I had referred to Aurelien Géron’s Hands-On Machine Learning with Scikit-Learn and Tensorflow while working on my capstone project. After bootcamp, I took some time to reread sections that interested me. I also bought two new books on NLP: Deep Learning for Natural Language Processing by Stephan Raaijmakers, and Natural Language Processing in Action by Hobson Lane, Cole Howard, Hannes Hapke. I thought that neither was as well-written as Géron’s book, but it’s always useful to get different perspectives and see different explanations of the same topic.
Post-bootcamp life was also the perfect time to get some hands-on experience with NLP techniques we didn’t cover in class. My favorite of these has been topic modeling, which I recently applied to music reviews from Pitchfork.

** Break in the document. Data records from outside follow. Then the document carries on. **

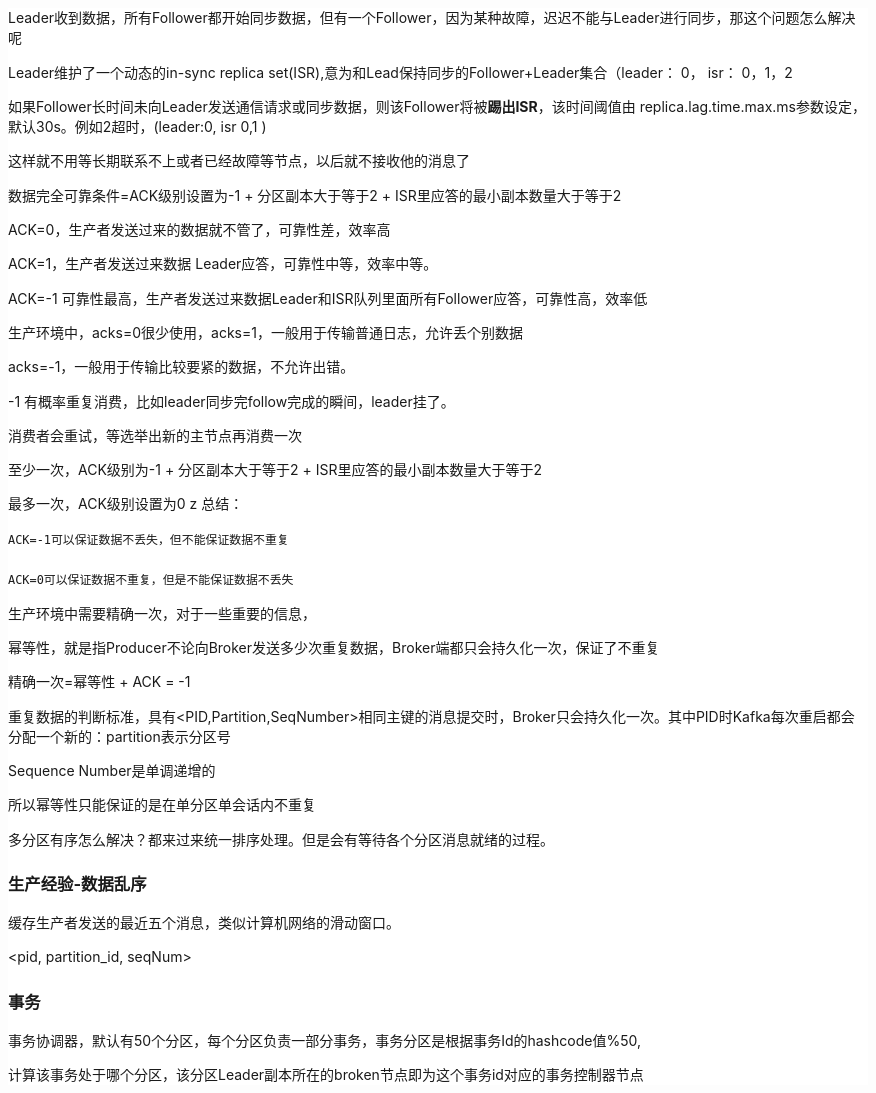  Leader收到数据，所有Follower都开始同步数据，但有一个Follower，因为某种故障，迟迟不能与Leader进行同步，那这个问题怎么解决呢

 Leader维护了一个动态的in-sync replica set(ISR),意为和Lead保持同步的Follower+Leader集合（leader： 0， isr： 0，1，2

 如果Follower长时间未向Leader发送通信请求或同步数据，则该Follower将被**踢出ISR**，该时间阈值由
 replica.lag.time.max.ms参数设定，默认30s。例如2超时，(leader:0, isr 0,1
)

这样就不用等长期联系不上或者已经故障等节点，以后就不接收他的消息了

数据完全可靠条件=ACK级别设置为-1 + 分区副本大于等于2 + ISR里应答的最小副本数量大于等于2

ACK=0，生产者发送过来的数据就不管了，可靠性差，效率高

ACK=1，生产者发送过来数据 Leader应答，可靠性中等，效率中等。

ACK=-1 可靠性最高，生产者发送过来数据Leader和ISR队列里面所有Follower应答，可靠性高，效率低

生产环境中，acks=0很少使用，acks=1，一般用于传输普通日志，允许丢个别数据

acks=-1，一般用于传输比较要紧的数据，不允许出错。

-1 有概率重复消费，比如leader同步完follow完成的瞬间，leader挂了。

消费者会重试，等选举出新的主节点再消费一次

至少一次，ACK级别为-1 + 分区副本大于等于2 + ISR里应答的最小副本数量大于等于2

最多一次，ACK级别设置为0
z
总结：

    ACK=-1可以保证数据不丢失，但不能保证数据不重复
    
    ACK=0可以保证数据不重复，但是不能保证数据不丢失

生产环境中需要精确一次，对于一些重要的信息，

幂等性，就是指Producer不论向Broker发送多少次重复数据，Broker端都只会持久化一次，保证了不重复

精确一次=幂等性 + ACK = -1

重复数据的判断标准，具有<PID,Partition,SeqNumber>相同主键的消息提交时，Broker只会持久化一次。其中PID时Kafka每次重启都会分配一个新的：partition表示分区号

Sequence Number是单调递增的

所以幂等性只能保证的是在单分区单会话内不重复

多分区有序怎么解决？都来过来统一排序处理。但是会有等待各个分区消息就绪的过程。

### 生产经验-数据乱序
缓存生产者发送的最近五个消息，类似计算机网络的滑动窗口。

<pid, partition_id, seqNum>



### 事务

事务协调器，默认有50个分区，每个分区负责一部分事务，事务分区是根据事务Id的hashcode值%50,

计算该事务处于哪个分区，该分区Leader副本所在的broken节点即为这个事务id对应的事务控制器节点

During bootcamp I certainly didn’t have time to explore a lot of topics outside the curriculum, but now I do!
In bootcamp we covered Matplotlib and Seaborn, and I had some previous exposure to Bokeh, Plotly, and ggplot2. I noticed that many data analyst job ads feature dashboarding as a major job responsibility, so I wanted to beef up my skills in that area.
I had already done some tinkering in Tableau, so I took the opportunity after bootcamp to create a Tableau-centric project. Using a dataset I developed for the project, I built a dashboard to communicate key features of the data. I used four different types of plots and included a drop-down menu so users could manipulate the plots themselves. I manipulated the colors and fonts to suit the project’s theme (pinball machines) and made custom layouts so the dashboard would look good on a variety of devices. (You can view my pinball dashboard here or read how I made it in this post.) After completing this project, I felt much more confident about my ability to use Tableau, and I have something fun to show for my efforts.
When I had just graduated from bootcamp, I just wanted a job–pretty much any job! Although I had read Emily Robinson and Jacqueline Nolis’s Build a Career in Data Science and learned about the major categories of data science jobs, I still didn’t have a very clear idea of which ones were right for me. Reading a lot of job ads helped me form a clearer idea of what sorts of data work interested me most. I also learned what sorts of analyses were important to these roles.
To make myself a little better prepared for the marketing and product roles that appealed to me most, I did little projects to practice the types of analysis common in those domains. In particular, I learned how to do RFM analysis, customer segmentation, and churn modeling, working mostly with datasets I found on Kaggle. Not only was this great practice, but it also has given me more things to talk about in interviews! The fact that I taught myself how to do these analyses outside of bootcamp probably counts for something, too.
More computer science and stats
I have also been dabbling in some topics that will expand my horizons a little bit. MIT has an open-access mini-course on computer science basics called the Missing Semester of Your Computer Science Education. It’s a brief introduction to practical topics that are really important to any programmer but that don’t often get covered explicitly or in detail in degree programs and bootcamps. I haven’t finished it yet, but I found the first few lessons useful, with lots of stuff worth returning to later.
Causal inference was another topic I wanted to explore, mostly just so I could understand how it could be applied in business contexts. I found A Crash Course in Causality, an online course offered by Penn on Coursera and worked through the first unit in about a day. This little bit of work was enough to let me discuss how causal inference could help with a business problem during a recent job interview.
And that brings me to the one overarching point I want to make here. I’m finding, as I go through job interviews, that I truly don’t need to know everything about data science, just enough to speak generally about how things work and what they’re good for. Of course I’ll need to learn some things on the job–everybody does! But I think my post-bootcamp studies are helping me grow and showing potential employers that I can grow into a valuable employee.